Girl talk, date nights and sleepovers harmoniously rotated in the background as I paved my future’s foundation. I danced to this melody for years and labeled it Bea’s Greatest Hits. But the music faded as my vision for my future became more defined. Girl talk was replaced with business convo. The more brick I laid, the heavier the business convo. Date nights were threatened by late projects and marketing. And sleepovers – well I probably shouldn’t have had those anyway – but they were trampled upon by rising standards.
Just a year ago, I lived a parallel life with most of my close companions. No one prepared me for the separation I sometimes feel as I continuing building. Instead, familiar faces fade faster than I imagined. I don’t feel as though these friends are against me, but rather cheering me on as I reach new heights.

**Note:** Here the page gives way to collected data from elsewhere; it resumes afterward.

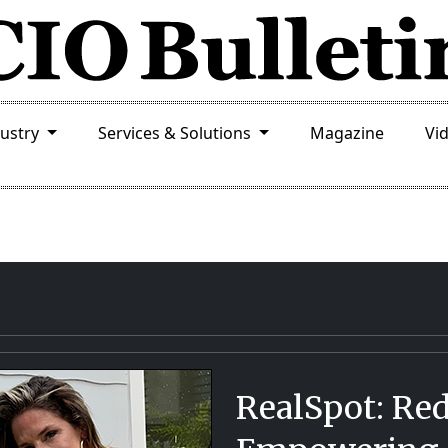
dustry
Services & Solutions
Magazine
Vi
RealSpot: Red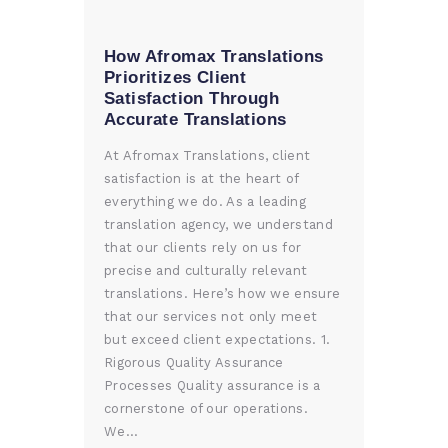
How Afromax Translations
Prioritizes Client
Satisfaction Through
Accurate Translations
At Afromax Translations, client
satisfaction is at the heart of
everything we do. As a leading
translation agency, we understand
that our clients rely on us for
precise and culturally relevant
translations. Here’s how we ensure
that our services not only meet
but exceed client expectations. 1.
Rigorous Quality Assurance
Processes Quality assurance is a
cornerstone of our operations.
We…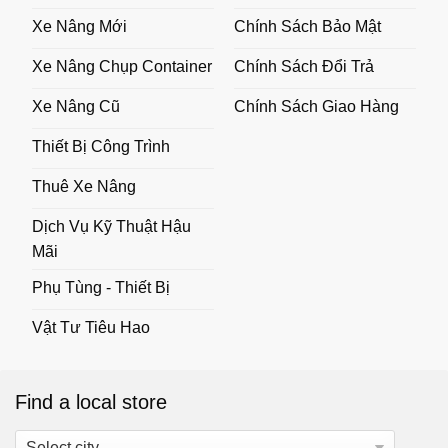
Xe Nâng Mới
Chính Sách Bảo Mật
Xe Nâng Chụp Container
Chính Sách Đổi Trả
Xe Nâng Cũ
Chính Sách Giao Hàng
Thiết Bị Công Trình
Thuê Xe Nâng
Dịch Vụ Kỹ Thuật Hậu
Mãi
Phụ Tùng - Thiết Bị
Vật Tư Tiêu Hao
Find a local store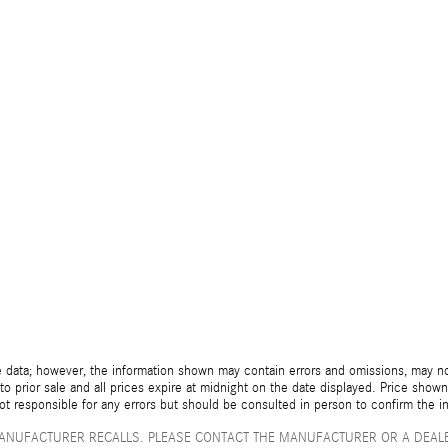
 data; however, the information shown may contain errors and omissions, may not 
to prior sale and all prices expire at midnight on the date displayed. Price shown 
not responsible for any errors but should be consulted in person to confirm the i
ANUFACTURER RECALLS. PLEASE CONTACT THE MANUFACTURER OR A DEALE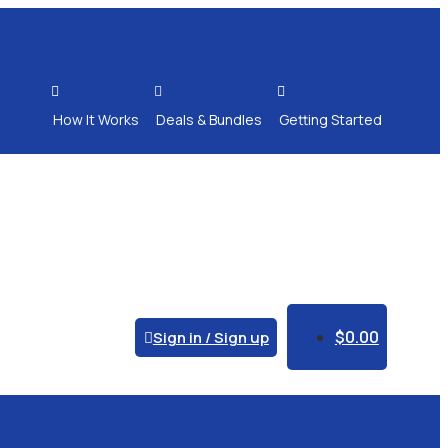



How It Works
Deals & Bundles
Getting Started
$
0.00
Sign in / Sign up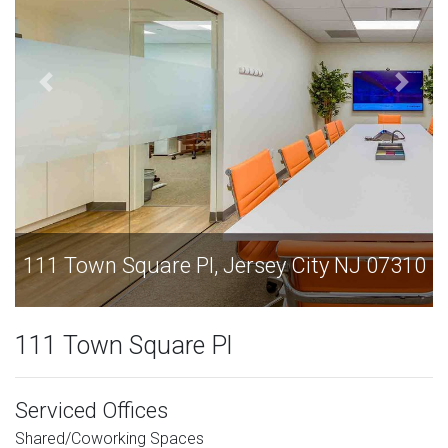
111 Town Square Pl, Jersey City NJ 07310
111 Town Square Pl
Serviced Offices
Shared/Coworking Spaces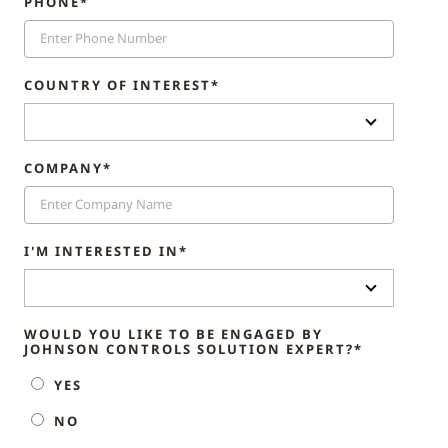
PHONE*
COUNTRY OF INTEREST*
COMPANY*
I'M INTERESTED IN*
WOULD YOU LIKE TO BE ENGAGED BY
JOHNSON CONTROLS SOLUTION EXPERT?*
YES
NO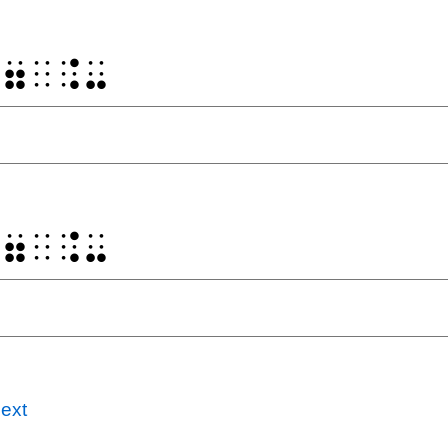
⠐⠶⠀⠨⠤
⠐⠶⠀⠨⠤
ext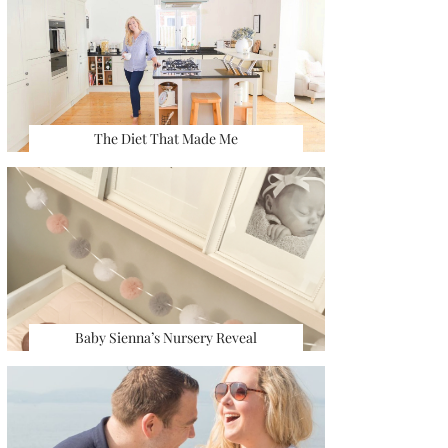
The Diet That Made Me
Baby Sienna’s Nursery Reveal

Think of a racetrack: If you are someone who sees at the glass half empty, you may believe that I’m racing ahead of them. But in actuality, I’ve changed positions. We all use to be spectators in our own dreams. Then I started moving closer to the track, and eventually I was running my race.
Now, back to my building… I am not much of a builder, and no one close to me built something similar before. So this space is sometimes uncomfortable, and I panic or make rookie mistakes. At times, I want to tear down this building and restart anew. Just so I can play my favorite tunes over and over. But I realize that if I do, I will never be able to move from dancing in the same space. And I won’t ever truly feel accomplished.
My reassurance from God is what gets me through. He promised me a life of bountiful blessings, and I stand on his word. It gives me strength to build a more meaningful relationship with Him in the meanwhile. And it keeps me sane. It keeps me optimistic, and overall it makes me more appreciative to be in this place of separation.
It is said, “as one grows deeper and more spiritual we began to look at life with a fresh set of eyes.” This is happening to me. I see things differently, and am learning to embrace the new tunes that play. I think I’ll call them God’s Melody Synced Specifically for Bea.
I call this Destiny’s Revenge because my destiny was revealed to me long before I started pursuing it. I always knew that God’s gift would mean changes in my life, but I never realized it would force a feeling of isolation in the midst. So during this trying time, I hold firm to God’s promise, and I see changes in my life that I never would’ve seen playing those old tunes. It’s nerve wrecking – yet rewarding, and I’m loving God’s Melody better when I think of how much I’ve accomplished just by changing the music.
I guess Destiny’s Revenge isn’t so bad after all.